- _EXERCISE_:
Each line of the listing below must be retyped exactly, with images left out.

- _SUPPLIED ENTRIES_:
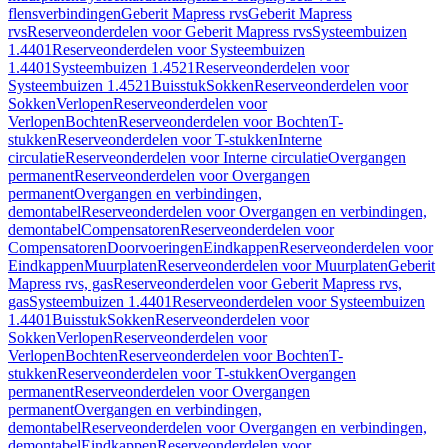
flensverbindingen
Geberit Mapress rvs
Geberit Mapress
rvs
Reserveonderdelen voor Geberit Mapress rvs
Systeembuizen
1.4401
Reserveonderdelen voor Systeembuizen
1.4401
Systeembuizen 1.4521
Reserveonderdelen voor
Systeembuizen 1.4521
Buisstuk
Sokken
Reserveonderdelen voor
Sokken
Verlopen
Reserveonderdelen voor
Verlopen
Bochten
Reserveonderdelen voor Bochten
T-
stukken
Reserveonderdelen voor T-stukken
Interne
circulatie
Reserveonderdelen voor Interne circulatie
Overgangen
permanent
Reserveonderdelen voor Overgangen
permanent
Overgangen en verbindingen,
demontabel
Reserveonderdelen voor Overgangen en verbindingen,
demontabel
Compensatoren
Reserveonderdelen voor
Compensatoren
Doorvoeringen
Eindkappen
Reserveonderdelen voor
Eindkappen
Muurplaten
Reserveonderdelen voor Muurplaten
Geberit
Mapress rvs, gas
Reserveonderdelen voor Geberit Mapress rvs,
gas
Systeembuizen 1.4401
Reserveonderdelen voor Systeembuizen
1.4401
Buisstuk
Sokken
Reserveonderdelen voor
Sokken
Verlopen
Reserveonderdelen voor
Verlopen
Bochten
Reserveonderdelen voor Bochten
T-
stukken
Reserveonderdelen voor T-stukken
Overgangen
permanent
Reserveonderdelen voor Overgangen
permanent
Overgangen en verbindingen,
demontabel
Reserveonderdelen voor Overgangen en verbindingen,
demontabel
Eindkappen
Reserveonderdelen voor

- _OUTPUT_:
flensverbindingen
Geberit Mapress rvs
Geberit Mapress
rvs
Reserveonderdelen voor Geberit Mapress rvs
Systeembuizen
1.4401
Reserveonderdelen voor Systeembuizen
1.4401
Systeembuizen 1.4521
Reserveonderdelen voor
Systeembuizen 1.4521
Buisstuk
Sokken
Reserveonderdelen voor
Sokken
Verlopen
Reserveonderdelen voor
Verlopen
Bochten
Reserveonderdelen voor Bochten
T-
stukken
Reserveonderdelen voor T-stukken
Interne
circulatie
Reserveonderdelen voor Interne circulatie
Overgangen
permanent
Reserveonderdelen voor Overgangen
permanent
Overgangen en verbindingen,
demontabel
Reserveonderdelen voor Overgangen en verbindingen,
demontabel
Compensatoren
Reserveonderdelen voor
Compensatoren
Doorvoeringen
Eindkappen
Reserveonderdelen voor
Eindkappen
Muurplaten
Reserveonderdelen voor Muurplaten
Geberit
Mapress rvs, gas
Reserveonderdelen voor Geberit Mapress rvs,
gas
Systeembuizen 1.4401
Reserveonderdelen voor Systeembuizen
1.4401
Buisstuk
Sokken
Reserveonderdelen voor
Sokken
Verlopen
Reserveonderdelen voor
Verlopen
Bochten
Reserveonderdelen voor Bochten
T-
stukken
Reserveonderdelen voor T-stukken
Overgangen
permanent
Reserveonderdelen voor Overgangen
permanent
Overgangen en verbindingen,
demontabel
Reserveonderdelen voor Overgangen en verbindingen,
demontabel
Eindkappen
Reserveonderdelen voor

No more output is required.